На самом деле в то утро, вопреки мнению Афифе, я не спал до полудня. Пока она вместе с матерью гуляла по саду, я ходил взад-вперед по комнате, не осмеливаясь даже открыть окна, и без конца думал. Затея отправиться сегодня на квартиру в Бейоглу провалилась. Вежливость и совесть вынуждали меня оставаться в особняке до отъезда Афифе. Время от времени я мог найти способ сбежать в Стамбул на три-пять часов, но не более.
В действительности же, беспокоило меня другое. Как бы то ни было, эта неделя пройдет и забудется. Вот только как мне вести себя после вечернего происшествия? Мне казалось, что я отреагировал совершенно бестактно, встретив ее признание молчанием. Но, честное слово, что я мог ответить?
Во-первых, мне уже давно было нечего ей сказать.

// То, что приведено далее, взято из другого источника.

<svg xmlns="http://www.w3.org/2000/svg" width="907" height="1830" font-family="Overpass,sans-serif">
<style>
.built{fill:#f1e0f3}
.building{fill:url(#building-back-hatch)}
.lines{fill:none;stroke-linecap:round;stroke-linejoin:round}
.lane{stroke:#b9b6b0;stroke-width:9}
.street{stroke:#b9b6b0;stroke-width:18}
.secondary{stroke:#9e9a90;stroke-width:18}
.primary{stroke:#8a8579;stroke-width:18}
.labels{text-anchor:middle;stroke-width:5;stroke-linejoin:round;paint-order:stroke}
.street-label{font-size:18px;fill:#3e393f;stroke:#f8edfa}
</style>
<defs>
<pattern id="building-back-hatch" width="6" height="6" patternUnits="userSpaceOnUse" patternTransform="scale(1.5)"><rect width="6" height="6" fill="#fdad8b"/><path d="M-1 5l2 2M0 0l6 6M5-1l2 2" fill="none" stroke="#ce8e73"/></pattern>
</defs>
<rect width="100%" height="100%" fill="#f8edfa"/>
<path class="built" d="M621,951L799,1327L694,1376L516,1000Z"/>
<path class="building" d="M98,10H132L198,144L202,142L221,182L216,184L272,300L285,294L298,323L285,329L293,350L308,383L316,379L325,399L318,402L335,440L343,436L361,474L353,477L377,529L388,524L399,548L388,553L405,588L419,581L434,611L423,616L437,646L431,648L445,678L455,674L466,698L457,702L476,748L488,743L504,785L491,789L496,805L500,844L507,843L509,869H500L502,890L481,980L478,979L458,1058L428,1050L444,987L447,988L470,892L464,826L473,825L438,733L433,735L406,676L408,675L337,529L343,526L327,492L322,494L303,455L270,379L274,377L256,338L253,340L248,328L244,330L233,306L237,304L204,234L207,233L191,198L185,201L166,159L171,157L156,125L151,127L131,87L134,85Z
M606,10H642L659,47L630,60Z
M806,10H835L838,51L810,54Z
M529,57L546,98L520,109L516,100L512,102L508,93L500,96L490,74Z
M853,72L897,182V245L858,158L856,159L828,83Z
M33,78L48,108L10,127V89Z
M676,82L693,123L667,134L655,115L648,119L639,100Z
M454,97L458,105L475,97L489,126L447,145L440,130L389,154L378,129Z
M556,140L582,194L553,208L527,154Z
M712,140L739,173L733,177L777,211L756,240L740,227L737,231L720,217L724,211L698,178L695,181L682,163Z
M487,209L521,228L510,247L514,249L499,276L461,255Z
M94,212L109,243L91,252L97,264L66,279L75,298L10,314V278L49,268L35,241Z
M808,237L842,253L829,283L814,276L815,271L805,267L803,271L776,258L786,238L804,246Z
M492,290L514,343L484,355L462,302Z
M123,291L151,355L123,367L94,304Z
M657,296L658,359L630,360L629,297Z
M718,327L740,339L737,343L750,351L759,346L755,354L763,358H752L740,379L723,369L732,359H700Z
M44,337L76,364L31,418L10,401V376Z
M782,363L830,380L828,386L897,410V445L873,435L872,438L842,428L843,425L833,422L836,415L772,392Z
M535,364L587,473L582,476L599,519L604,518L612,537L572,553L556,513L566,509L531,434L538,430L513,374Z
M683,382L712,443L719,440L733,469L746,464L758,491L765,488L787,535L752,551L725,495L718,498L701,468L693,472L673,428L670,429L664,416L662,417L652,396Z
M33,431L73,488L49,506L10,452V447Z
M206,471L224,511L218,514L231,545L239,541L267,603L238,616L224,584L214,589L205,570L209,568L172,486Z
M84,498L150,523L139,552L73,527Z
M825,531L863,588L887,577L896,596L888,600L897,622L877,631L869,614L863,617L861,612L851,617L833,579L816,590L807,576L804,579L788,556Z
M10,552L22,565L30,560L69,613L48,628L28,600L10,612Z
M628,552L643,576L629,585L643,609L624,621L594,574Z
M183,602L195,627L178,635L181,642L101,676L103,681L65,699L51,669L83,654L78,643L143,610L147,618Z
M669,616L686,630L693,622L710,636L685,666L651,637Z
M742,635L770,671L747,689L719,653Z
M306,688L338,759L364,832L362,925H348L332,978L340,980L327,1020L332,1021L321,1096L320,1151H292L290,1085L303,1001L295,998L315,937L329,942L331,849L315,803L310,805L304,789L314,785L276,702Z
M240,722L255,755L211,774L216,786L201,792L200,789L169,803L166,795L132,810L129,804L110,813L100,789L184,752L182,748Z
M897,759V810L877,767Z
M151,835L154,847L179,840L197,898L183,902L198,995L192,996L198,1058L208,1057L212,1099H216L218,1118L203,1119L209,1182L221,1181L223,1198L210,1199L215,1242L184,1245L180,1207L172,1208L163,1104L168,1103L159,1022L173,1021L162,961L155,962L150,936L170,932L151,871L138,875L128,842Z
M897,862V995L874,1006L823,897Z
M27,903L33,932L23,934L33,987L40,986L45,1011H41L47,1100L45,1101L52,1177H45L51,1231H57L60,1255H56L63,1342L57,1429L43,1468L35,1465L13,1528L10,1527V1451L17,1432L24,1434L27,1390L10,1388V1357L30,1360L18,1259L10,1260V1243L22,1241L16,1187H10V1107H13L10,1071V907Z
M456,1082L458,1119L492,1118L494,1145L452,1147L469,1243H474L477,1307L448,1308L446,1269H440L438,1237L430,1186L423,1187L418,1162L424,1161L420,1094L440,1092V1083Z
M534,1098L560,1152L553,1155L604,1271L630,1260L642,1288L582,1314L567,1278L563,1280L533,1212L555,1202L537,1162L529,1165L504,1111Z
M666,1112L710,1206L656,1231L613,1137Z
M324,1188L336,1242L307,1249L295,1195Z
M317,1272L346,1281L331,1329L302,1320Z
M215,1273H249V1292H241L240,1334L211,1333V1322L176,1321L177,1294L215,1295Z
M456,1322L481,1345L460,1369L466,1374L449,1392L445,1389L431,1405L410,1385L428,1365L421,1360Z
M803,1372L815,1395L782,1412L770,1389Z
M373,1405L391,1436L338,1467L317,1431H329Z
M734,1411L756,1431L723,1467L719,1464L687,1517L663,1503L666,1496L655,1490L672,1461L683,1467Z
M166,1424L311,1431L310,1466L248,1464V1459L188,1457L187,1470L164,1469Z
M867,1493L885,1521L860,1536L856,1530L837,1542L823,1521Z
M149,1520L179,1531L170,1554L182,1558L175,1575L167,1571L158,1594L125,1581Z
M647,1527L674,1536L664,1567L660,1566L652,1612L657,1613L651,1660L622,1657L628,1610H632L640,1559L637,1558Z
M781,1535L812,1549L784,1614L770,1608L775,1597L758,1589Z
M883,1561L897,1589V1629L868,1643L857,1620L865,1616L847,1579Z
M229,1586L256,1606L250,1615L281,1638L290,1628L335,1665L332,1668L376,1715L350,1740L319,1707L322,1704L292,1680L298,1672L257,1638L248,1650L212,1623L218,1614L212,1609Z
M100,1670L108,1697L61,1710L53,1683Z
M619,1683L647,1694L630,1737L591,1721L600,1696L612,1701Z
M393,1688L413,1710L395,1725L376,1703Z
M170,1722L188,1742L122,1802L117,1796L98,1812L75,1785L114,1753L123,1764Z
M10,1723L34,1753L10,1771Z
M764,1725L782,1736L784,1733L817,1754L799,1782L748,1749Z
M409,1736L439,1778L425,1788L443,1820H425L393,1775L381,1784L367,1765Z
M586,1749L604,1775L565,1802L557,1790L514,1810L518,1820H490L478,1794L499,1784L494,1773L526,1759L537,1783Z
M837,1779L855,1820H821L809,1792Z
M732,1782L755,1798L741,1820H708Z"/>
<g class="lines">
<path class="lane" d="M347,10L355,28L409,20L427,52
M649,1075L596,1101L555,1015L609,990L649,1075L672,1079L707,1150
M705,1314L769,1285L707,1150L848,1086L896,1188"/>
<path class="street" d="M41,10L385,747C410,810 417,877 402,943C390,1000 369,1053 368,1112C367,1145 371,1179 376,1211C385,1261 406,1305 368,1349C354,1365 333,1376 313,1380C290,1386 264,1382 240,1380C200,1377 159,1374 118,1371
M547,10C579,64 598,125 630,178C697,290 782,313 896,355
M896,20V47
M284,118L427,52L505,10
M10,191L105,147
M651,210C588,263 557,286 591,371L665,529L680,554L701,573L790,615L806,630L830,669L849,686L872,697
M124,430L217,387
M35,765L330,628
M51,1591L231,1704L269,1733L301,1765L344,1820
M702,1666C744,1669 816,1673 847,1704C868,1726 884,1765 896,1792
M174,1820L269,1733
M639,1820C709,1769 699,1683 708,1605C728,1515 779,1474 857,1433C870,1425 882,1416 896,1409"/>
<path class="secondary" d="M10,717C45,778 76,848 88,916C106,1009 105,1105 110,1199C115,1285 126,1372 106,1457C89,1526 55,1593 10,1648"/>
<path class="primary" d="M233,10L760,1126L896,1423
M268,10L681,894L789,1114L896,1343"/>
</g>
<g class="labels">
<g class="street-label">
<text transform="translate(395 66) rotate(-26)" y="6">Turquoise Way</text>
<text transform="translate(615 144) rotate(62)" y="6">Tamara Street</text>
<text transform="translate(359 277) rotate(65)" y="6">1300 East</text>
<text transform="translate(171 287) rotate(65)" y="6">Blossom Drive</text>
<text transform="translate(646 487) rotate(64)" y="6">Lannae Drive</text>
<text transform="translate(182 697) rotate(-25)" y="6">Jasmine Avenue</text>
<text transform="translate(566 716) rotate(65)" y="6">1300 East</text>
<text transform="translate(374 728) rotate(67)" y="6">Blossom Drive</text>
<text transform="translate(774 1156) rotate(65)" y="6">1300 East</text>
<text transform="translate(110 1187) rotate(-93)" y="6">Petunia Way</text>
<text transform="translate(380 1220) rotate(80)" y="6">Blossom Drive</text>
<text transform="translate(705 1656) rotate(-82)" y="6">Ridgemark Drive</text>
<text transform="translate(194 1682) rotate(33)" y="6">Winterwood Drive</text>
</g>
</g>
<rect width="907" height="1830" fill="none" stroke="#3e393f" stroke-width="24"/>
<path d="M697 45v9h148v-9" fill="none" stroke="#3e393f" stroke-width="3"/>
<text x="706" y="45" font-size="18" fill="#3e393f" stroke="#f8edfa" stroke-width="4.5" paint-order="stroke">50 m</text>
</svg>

Ее признание походило на запоздалое эхо моих стенаний десятилетней давности. Оно потрясло меня, но я не смог разыграть перед Афифе сцену из «Лейлы и Меджнуна». Одна мысль об этом принижала меня в собственных глазах, выставляла на посмешище. А все остальное, что я мог сказать, расстроило бы ее или задело ее самолюбие.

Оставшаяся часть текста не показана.